What's worse than being on the UK's Sex Offender listing, getting expelled from Cambodia, and serving time in a Vietnamese prison for molesting two underage girls? Having your only recognizable hit song banned by the National Football League of course! Newsweek reports that the NFL, the nation's upholders of moral standards and decency, has issued a statement to its teams suggesting they discontinue playing ex-glam star and convicted child sex offender Gary Glitter's "Rock and Roll Part Two."
It's been rough sailing for Glitter (born Paul Francis Gadd) over the past decade; dude just can't get a break in this child porn/molestation racket, can he? Earlier this summer, a Vietnamese court upheld charges of child-molestation, meaning the former glam-rocker (as my Dad would describe him) will be serving three years in jail. Original charges of child rape were dropped last December due to a lack of evidence. In 1999, Glitter finally pleaded guilty to 54 charges of possessing child pornography after computer files were confiscated two years previously. The aged glamster has been been living in the southern Vietnamese resort of Vung Tau for the last year and has maintained that he is innocent claiming it all to be part of a conspiracy by UK tabloids.
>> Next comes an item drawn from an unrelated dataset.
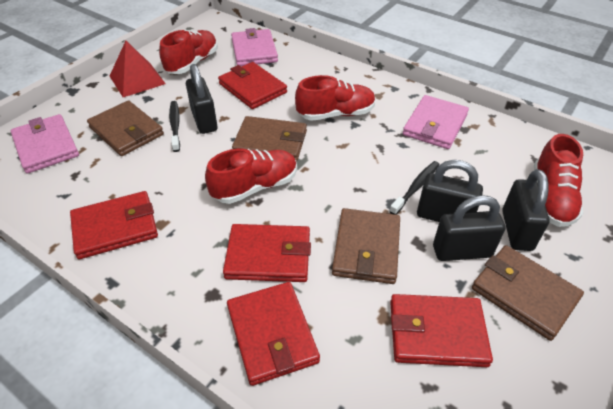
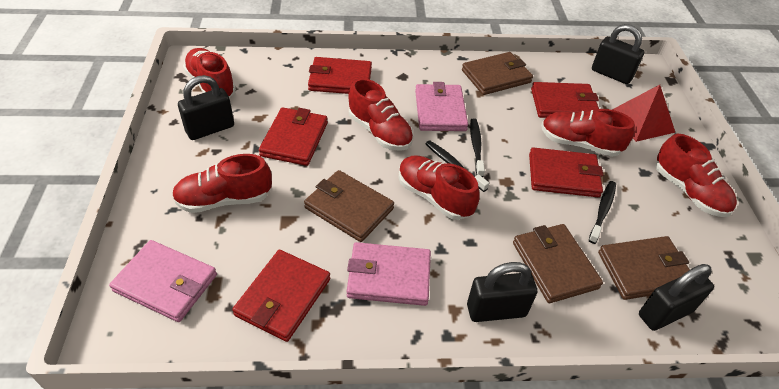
black toothbrush: 2 -> 3
red shoe: 4 -> 6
A player, who only wanted to be known as Jacques "the cacques" Wacktackle may have given this quote regarding the NFL's statement, "I think this is a thing that has to be done. I mean, we get up to a lot of craziness on the road, but this is simply unacceptable. Animals are one thing, kids are another, I think. We've got to draw the line somewhere and play as a team and give 110 percent..." He then grunt-exhaled and pulled out the andro needle from his bum vein.
Certainly we haven't heard the last of this sure-fire audio crowd crack? NFL spokesman Brian McCarthy told venerable news outlet E! Online, "Most of the teams understand the reasons, and ultimately, it's their decision, but we encourage them not to play it. In terms of the music that's played, pre-game or halftime, that's controlled by the teams, not the NFL."
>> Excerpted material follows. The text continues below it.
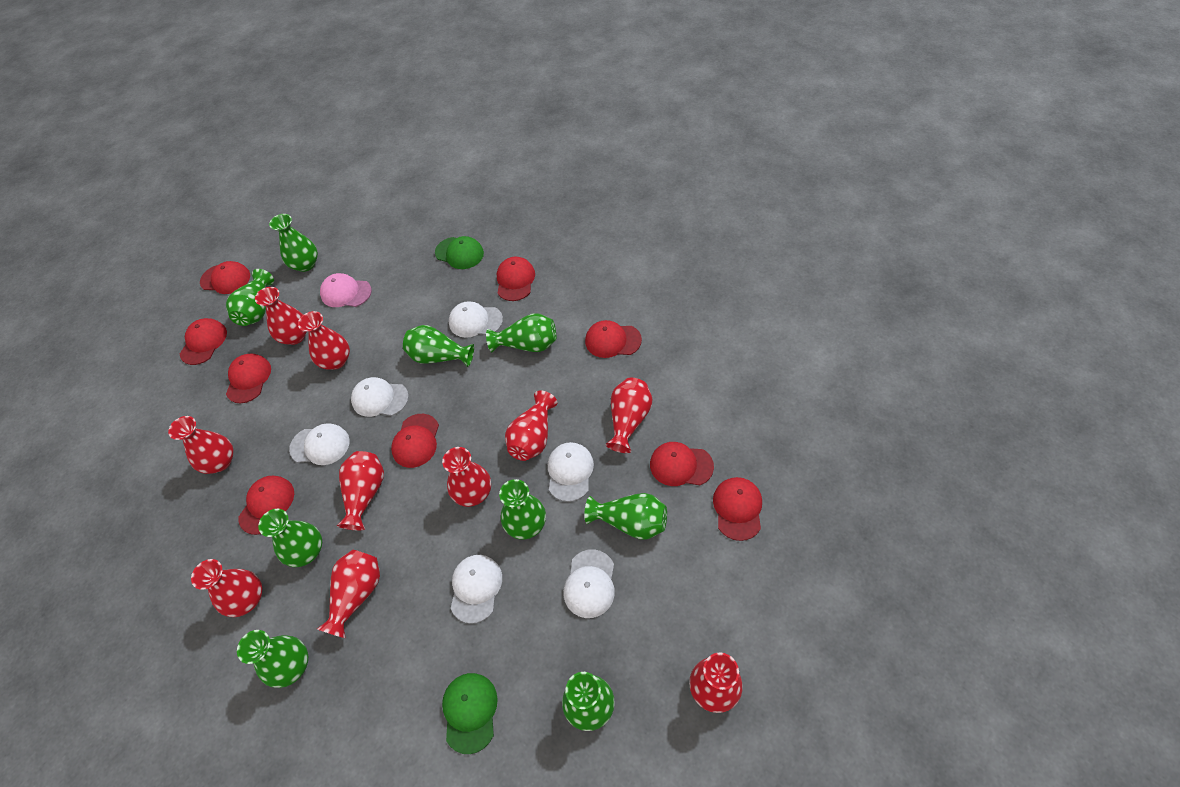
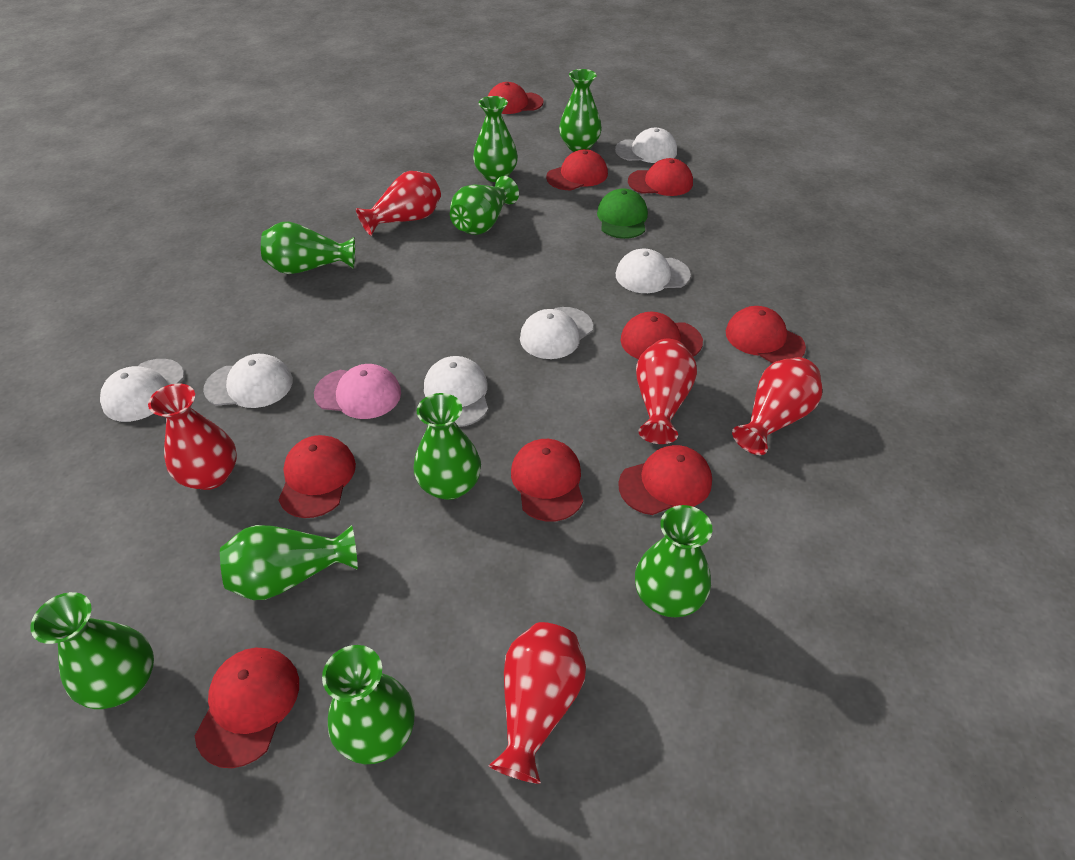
green cap: 2 -> 1
red vase: 10 -> 5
So while teams like the Denver Broncos and the Kansas City Chiefs have dumped the song from their stadium repertoire and chosen tunes for fans and from their suggestions (Big Bad Voodoo Daddy's "Go Daddy-o" and P.O.D.'s "Boom" respectively), there are rumors that others won't give up the Glitter ghost so soon and may stick to the "it's the singer, not the song" adage and use cover versions of "The Hey Song" (as it's more commonly known to football jockeys) to use during games.
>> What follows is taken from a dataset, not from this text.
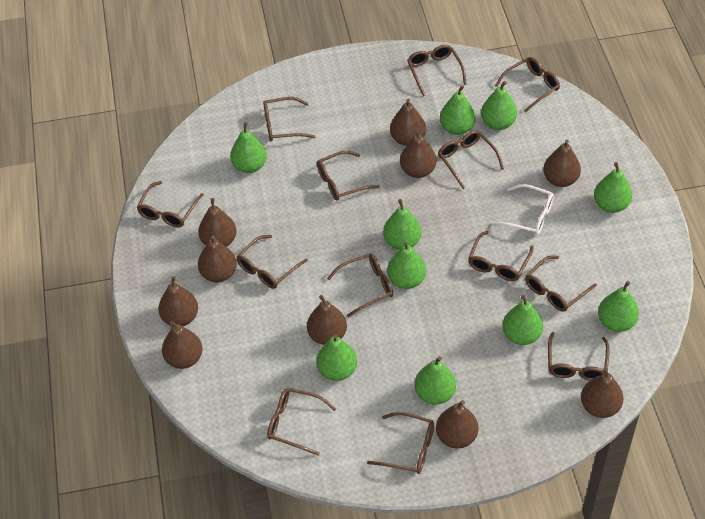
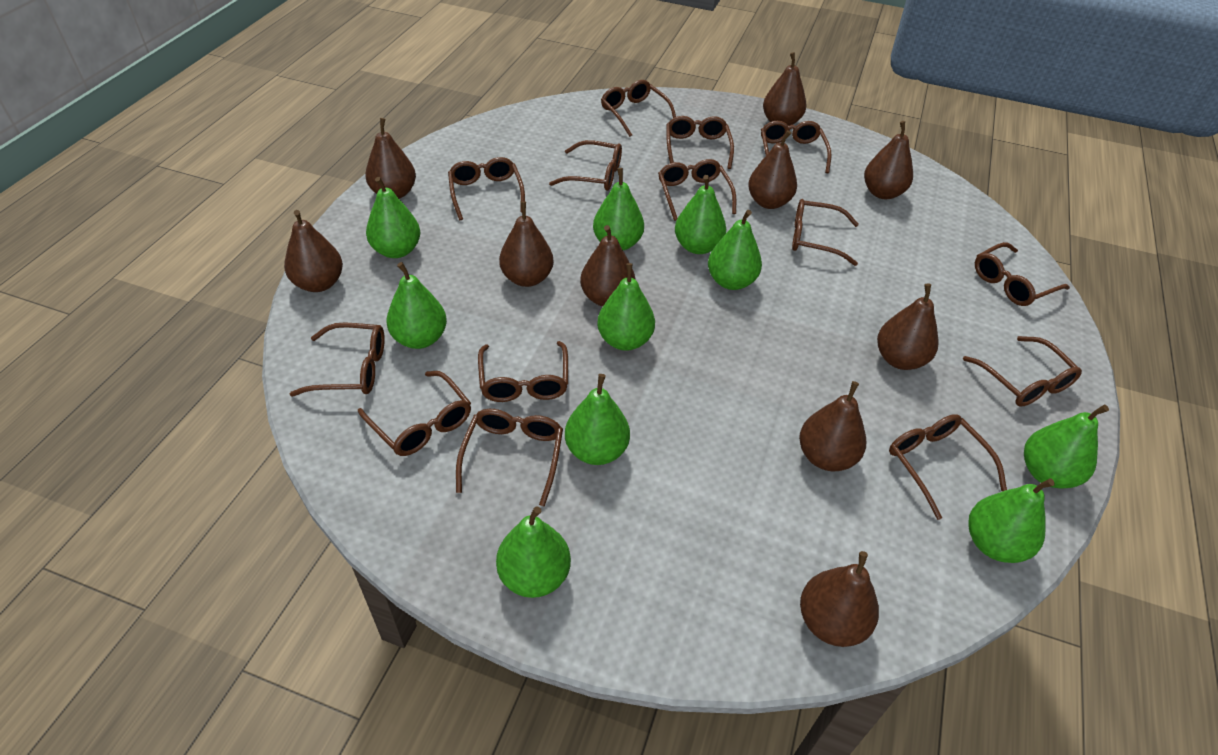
brown glasses: 13 -> 14
white glasses: 1 -> 0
Key-rist there's so many questions this limp, league-issued boycott provokes: What sort of effect will not playing this stadium standard have on fan participation (fingers are crossed for less "waves" and more streakers). Will this spur other leagues to think about issuing a similar "ban"? Will the NFL take this as a starting point and start to address the sick amount of problems associated with the league and its players that are too numerous to mention here but can be guessed at by re-reading the title of this story? What are the chances of Glitter's possible rendition of "Sweet Child O' Mine" ever seeing the light of day (so, soooo sorry everyone...)? Will the super-successful NFL Europe follow suit and suggest banning the song? Well, we can only say we don't know and we don't give a flying...duh, nuh nuh nuh nuh nuh...hey! duh nuh nuh nuh... TMT says good riddence to bad garbage, and bad tuneage too.